Inches

Inches's comments

"Tiny black dots are appearing within the white mycelium fungus growing between the bean cracks. I will keep an eye on it but I'm sure it's fine. I wonder if they want more fresh air and UV disinfectant light from the sun. My windows block both from coming in ^_^"
in Fermented soybean paste (Doenjang) — Dec/19

"I made gochujang about 3 years ago now and I still have a lot left. I now learned that I cannot eat gluten, so I cannot eat barley or anything touching wheat, like the nuruk in makgroli either and maybe some meju-garu. So I cannot eat my long aged makgeoli or gochujang I know that this is the traditional method, but have you ever heard of any way to make gochujang or makgeoli without barely or starter that uses wheat? The enzymes help make the sweetness and to ferment and digest - I wonder if there are any alternative ways to get that in Korean tradition. There is gluten free gochujang at the store but it's $5 for a very small bottle. I would love to have a jar of gochujang sitting next to my doenjang fermenting ^_^"
in Hot pepper paste (Gochujang) — Dec/19

"Finished product used the last of my precious veggie broth. All the rest was used on potato dumpling soup and veggie kimchi paste!"
in Sundubu-jjigae (순두부찌개) Spicy soft tofu stew with kimchi and pork belly — Dec/19

"I made this last night and it was great! I subbed the pork for King oyster mushroom, cut very small and browned with oil for a long time until very brown and crispy. I always use this to replace pork in any dish. I left out the egg also, and used Indian Black Salt.

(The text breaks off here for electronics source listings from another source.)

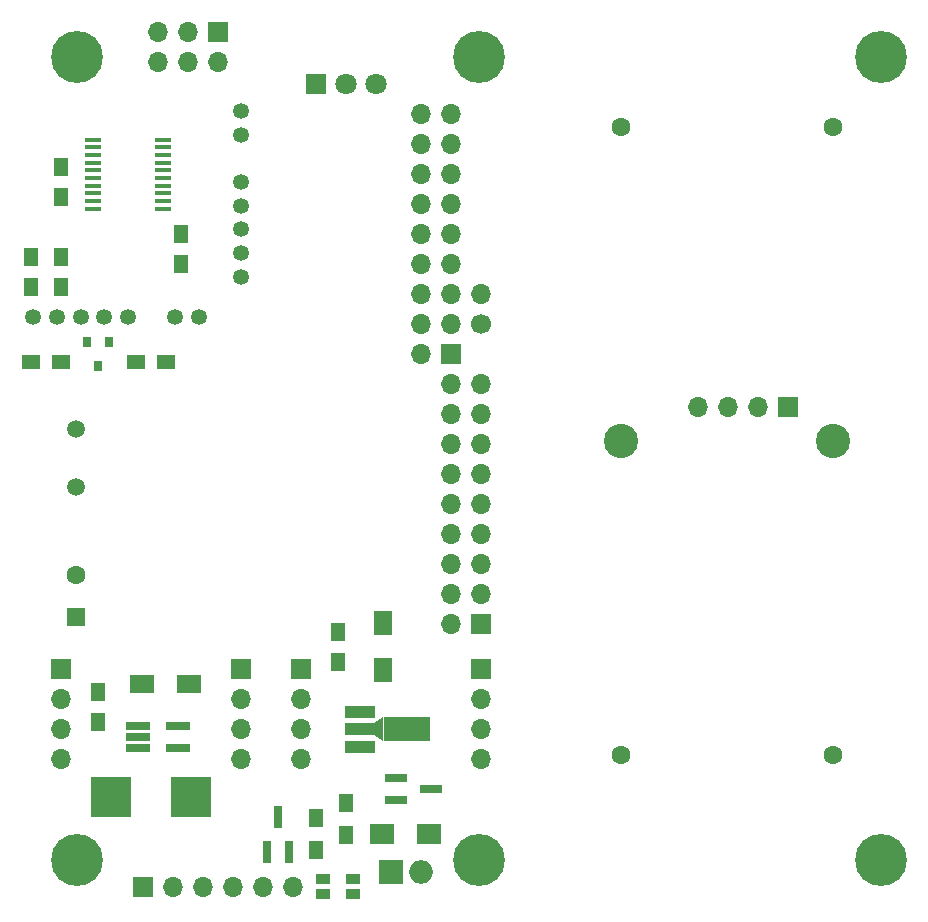
<source format=gbr>
%TF.GenerationSoftware,KiCad,Pcbnew,4.0.7*%
%TF.CreationDate,2018-08-02T21:47:20+02:00*%
%TF.ProjectId,HB-UNI-644,48422D554E492D3634342E6B69636164,2.0*%
%TF.FileFunction,Soldermask,Bot*%
%FSLAX46Y46*%
G04 Gerber Fmt 4.6, Leading zero omitted, Abs format (unit mm)*
G04 Created by KiCad (PCBNEW 4.0.7) date 08/02/18 21:47:20*
%MOMM*%
%LPD*%
G01*
G04 APERTURE LIST*
%ADD10C,0.100000*%
%ADD11C,1.350000*%
%ADD12R,2.000000X2.000000*%
%ADD13O,2.000000X2.000000*%
%ADD14C,1.600000*%
%ADD15C,2.900000*%
%ADD16R,2.000000X1.600000*%
%ADD17R,1.800000X1.800000*%
%ADD18C,1.800000*%
%ADD19R,1.700000X1.700000*%
%ADD20O,1.700000X1.700000*%
%ADD21R,1.270000X0.970000*%
%ADD22R,0.800000X1.900000*%
%ADD23R,1.300000X1.500000*%
%ADD24R,2.000000X0.650000*%
%ADD25C,1.500000*%
%ADD26C,1.700000*%
%ADD27R,1.600000X2.000000*%
%ADD28R,3.500000X3.500000*%
%ADD29R,2.500000X1.000000*%
%ADD30R,4.000000X2.000000*%
%ADD31R,1.600000X1.600000*%
%ADD32R,2.000000X1.700000*%
%ADD33R,1.900000X0.800000*%
%ADD34R,1.250000X1.500000*%
%ADD35R,1.500000X1.250000*%
%ADD36R,0.800000X0.900000*%
%ADD37R,1.450000X0.450000*%
%ADD38C,4.400000*%
%ADD39C,0.700000*%
G04 APERTURE END LIST*
D10*
D11*
X100370000Y-83560000D03*
X100370000Y-97560000D03*
X100370000Y-95560000D03*
X100370000Y-93560000D03*
X100370000Y-91560000D03*
X100370000Y-89560000D03*
X100370000Y-85560000D03*
D12*
X113030000Y-147955000D03*
D13*
X115570000Y-147955000D03*
D14*
X132500000Y-138100000D03*
X132500000Y-84900000D03*
D15*
X132500000Y-111500000D03*
D14*
X150500000Y-84900000D03*
X150500000Y-138100000D03*
D15*
X150500000Y-111500000D03*
D16*
X95980000Y-132080000D03*
X91980000Y-132080000D03*
D17*
X106680000Y-81280000D03*
D18*
X109220000Y-81280000D03*
X111760000Y-81280000D03*
D19*
X92075000Y-149225000D03*
D20*
X94615000Y-149225000D03*
X97155000Y-149225000D03*
X99695000Y-149225000D03*
X102235000Y-149225000D03*
X104775000Y-149225000D03*
D21*
X109855000Y-149865000D03*
X109855000Y-148585000D03*
D19*
X85090000Y-130810000D03*
D20*
X85090000Y-133350000D03*
X85090000Y-135890000D03*
X85090000Y-138430000D03*
D21*
X107315000Y-149865000D03*
X107315000Y-148585000D03*
D19*
X100330000Y-130810000D03*
D20*
X100330000Y-133350000D03*
X100330000Y-135890000D03*
X100330000Y-138430000D03*
D19*
X105410000Y-130810000D03*
D20*
X105410000Y-133350000D03*
X105410000Y-135890000D03*
X105410000Y-138430000D03*
D19*
X120650000Y-130810000D03*
D20*
X120650000Y-133350000D03*
X120650000Y-135890000D03*
X120650000Y-138430000D03*
D22*
X104455000Y-146280000D03*
X102555000Y-146280000D03*
X103505000Y-143280000D03*
D23*
X106680000Y-146130000D03*
X106680000Y-143430000D03*
D24*
X91635000Y-137475000D03*
X91635000Y-136525000D03*
X91635000Y-135575000D03*
X95055000Y-135575000D03*
X95055000Y-137475000D03*
D25*
X86360000Y-110490000D03*
X86360000Y-115370000D03*
D19*
X98425000Y-76835000D03*
D20*
X98425000Y-79375000D03*
X95885000Y-76835000D03*
X95885000Y-79375000D03*
X93345000Y-76835000D03*
X93345000Y-79375000D03*
D26*
X120650000Y-101600000D03*
D20*
X120650000Y-99060000D03*
D27*
X112395000Y-130905000D03*
X112395000Y-126905000D03*
D28*
X89310000Y-141605000D03*
X96110000Y-141605000D03*
D29*
X110415000Y-137390000D03*
X110415000Y-135890000D03*
X110415000Y-134390000D03*
D30*
X114375000Y-135890000D03*
D10*
G36*
X111650000Y-135390000D02*
X112400000Y-134890000D01*
X112400000Y-136890000D01*
X111650000Y-136390000D01*
X111650000Y-135390000D01*
X111650000Y-135390000D01*
G37*
D31*
X86360000Y-126365000D03*
D14*
X86360000Y-122865000D03*
D19*
X118110000Y-104140000D03*
D20*
X115570000Y-104140000D03*
X118110000Y-101600000D03*
X115570000Y-101600000D03*
X118110000Y-99060000D03*
X115570000Y-99060000D03*
X118110000Y-96520000D03*
X115570000Y-96520000D03*
X118110000Y-93980000D03*
X115570000Y-93980000D03*
X118110000Y-91440000D03*
X115570000Y-91440000D03*
X118110000Y-88900000D03*
X115570000Y-88900000D03*
X118110000Y-86360000D03*
X115570000Y-86360000D03*
X118110000Y-83820000D03*
X115570000Y-83820000D03*
D19*
X120650000Y-127000000D03*
D20*
X118110000Y-127000000D03*
X120650000Y-124460000D03*
X118110000Y-124460000D03*
X120650000Y-121920000D03*
X118110000Y-121920000D03*
X120650000Y-119380000D03*
X118110000Y-119380000D03*
X120650000Y-116840000D03*
X118110000Y-116840000D03*
X120650000Y-114300000D03*
X118110000Y-114300000D03*
X120650000Y-111760000D03*
X118110000Y-111760000D03*
X120650000Y-109220000D03*
X118110000Y-109220000D03*
X120650000Y-106680000D03*
X118110000Y-106680000D03*
D19*
X146685000Y-108585000D03*
D20*
X144145000Y-108585000D03*
X141605000Y-108585000D03*
X139065000Y-108585000D03*
D32*
X116300000Y-144780000D03*
X112300000Y-144780000D03*
D33*
X113435000Y-141920000D03*
X113435000Y-140020000D03*
X116435000Y-140970000D03*
D23*
X109220000Y-142160000D03*
X109220000Y-144860000D03*
D34*
X88265000Y-135235000D03*
X88265000Y-132735000D03*
X108585000Y-130155000D03*
X108585000Y-127655000D03*
D11*
X96780000Y-101005000D03*
X82780000Y-101005000D03*
X84780000Y-101005000D03*
X86780000Y-101005000D03*
X88780000Y-101005000D03*
X90780000Y-101005000D03*
X94780000Y-101005000D03*
D34*
X85090000Y-95905000D03*
X85090000Y-98405000D03*
X82550000Y-95905000D03*
X82550000Y-98405000D03*
D35*
X93960000Y-104775000D03*
X91460000Y-104775000D03*
X82570000Y-104775000D03*
X85070000Y-104775000D03*
D34*
X85090000Y-88285000D03*
X85090000Y-90785000D03*
X95250000Y-94000000D03*
X95250000Y-96500000D03*
D36*
X87315000Y-103140000D03*
X89215000Y-103140000D03*
X88265000Y-105140000D03*
D37*
X87855000Y-91825000D03*
X87855000Y-91175000D03*
X87855000Y-90525000D03*
X87855000Y-89875000D03*
X87855000Y-89225000D03*
X87855000Y-88575000D03*
X87855000Y-87925000D03*
X87855000Y-87275000D03*
X87855000Y-86625000D03*
X87855000Y-85975000D03*
X93755000Y-85975000D03*
X93755000Y-86625000D03*
X93755000Y-87275000D03*
X93755000Y-87925000D03*
X93755000Y-88575000D03*
X93755000Y-89225000D03*
X93755000Y-89875000D03*
X93755000Y-90525000D03*
X93755000Y-91175000D03*
X93755000Y-91825000D03*
D38*
X86500000Y-79000000D03*
D39*
X88150000Y-79000000D03*
X87666726Y-80166726D03*
X86500000Y-80650000D03*
X85333274Y-80166726D03*
X84850000Y-79000000D03*
X85333274Y-77833274D03*
X86500000Y-77350000D03*
X87666726Y-77833274D03*
D38*
X120500000Y-79000000D03*
D39*
X122150000Y-79000000D03*
X121666726Y-80166726D03*
X120500000Y-80650000D03*
X119333274Y-80166726D03*
X118850000Y-79000000D03*
X119333274Y-77833274D03*
X120500000Y-77350000D03*
X121666726Y-77833274D03*
D38*
X154500000Y-79000000D03*
D39*
X156150000Y-79000000D03*
X155666726Y-80166726D03*
X154500000Y-80650000D03*
X153333274Y-80166726D03*
X152850000Y-79000000D03*
X153333274Y-77833274D03*
X154500000Y-77350000D03*
X155666726Y-77833274D03*
D38*
X86500000Y-147000000D03*
D39*
X88150000Y-147000000D03*
X87666726Y-148166726D03*
X86500000Y-148650000D03*
X85333274Y-148166726D03*
X84850000Y-147000000D03*
X85333274Y-145833274D03*
X86500000Y-145350000D03*
X87666726Y-145833274D03*
D38*
X120500000Y-147000000D03*
D39*
X122150000Y-147000000D03*
X121666726Y-148166726D03*
X120500000Y-148650000D03*
X119333274Y-148166726D03*
X118850000Y-147000000D03*
X119333274Y-145833274D03*
X120500000Y-145350000D03*
X121666726Y-145833274D03*
D38*
X154500000Y-147000000D03*
D39*
X156150000Y-147000000D03*
X155666726Y-148166726D03*
X154500000Y-148650000D03*
X153333274Y-148166726D03*
X152850000Y-147000000D03*
X153333274Y-145833274D03*
X154500000Y-145350000D03*
X155666726Y-145833274D03*
M02*

</source>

It smells a bit like sulphur and worked really well to replace the egg. I also used the vegetarian broth from here and added little chunks of Korean radish to replace the cube and chunk texture of the pork. Lastly, I threw some enoki mushrooms on top near the end."
in Sundubu-jjigae (순두부찌개) Spicy soft tofu stew with kimchi and pork belly — Dec/19

"I made veggie broth the day before and vegetarian kimchi yesterday. I couldn't help but add minari also! Also, I smashed the garlic and ginger in mortar and pestle instead of chopping it for maximum flavor and health https://nutritionfacts.org/questions/what-are-the-anti-cancer-effects-of-garlic/ Tasted great with potato dumpling soup. It was plain before, but kimchi as a side was perfect!"
in Vegetarian and vegan kimchi (Chaesik-kimchi: 채식김치) — Dec/19

"Thank you very much for your tip! I will make sure to mash them more after soaking in the salty water."
in Fermented soybean paste (Doenjang) — Dec/19

"I ended up getting a small heating mat instead of only fire. Quickly after the white mycelium began to grow between the beans."
in Fermented soybean paste (Doenjang) — Dec/19

"Their final resting place is yearning for them below. I'm borrowing the other one for veggie kimchi fermenting. I hope my doenjang doesn't taste like kimchi if I use the same pot. I bought two new oongi from H-Mart because they were used for makgeoli and gochujang. Both used gluten and I need to be careful of gluten now so I cannot use them. They were expensive but now I just have to make a lot more in the future! I've watched hours of videos on meju and doenjang searching for both the English and Korean words. They are all the same. The only difference I see is that some lady put pine needles on top with the red peppers, charcoal, and jujubes."
in Fermented soybean paste (Doenjang) — Dec/19

"Today I moved my meju into their new apartment. They are staying in my room ^_^ The whole house has smelled wonderful this week. It's like fresh baked bread every day! I see white mycelium like when I made tempeh."
in Fermented soybean paste (Doenjang) — Dec/19

"Can I make doenjang in the same oongi I used to make kimchi? It is pourous and breathable, so will my ganjang end up tasting spicy or sour from making kimchi in it previously?"
in Vegetarian and vegan kimchi (Chaesik-kimchi: 채식김치) — Dec/19

"They are drying nicely. Changing color slightly. I can tell I did a bad job of smashing now that I can see all the whole bean pieces, haha."
in Fermented soybean paste (Doenjang) — Dec/19

"I found lump charcoal that is the perfect size. I think this will work. P.S. the warning says do not burn inside, it will kill you!"
in Fermented soybean paste (Doenjang) — Dec/19

"I used a potato masher, ha."
in Fermented soybean paste (Doenjang) — Dec/19

"I was not very diligent in smashing the soybeans, so I hope that it's not too chunky to be able to ferment properly or hold together we'll ^_^"
in Fermented soybean paste (Doenjang) — Dec/19

"I have my menu blocks drying by the fire. I'm excited to start my journey!"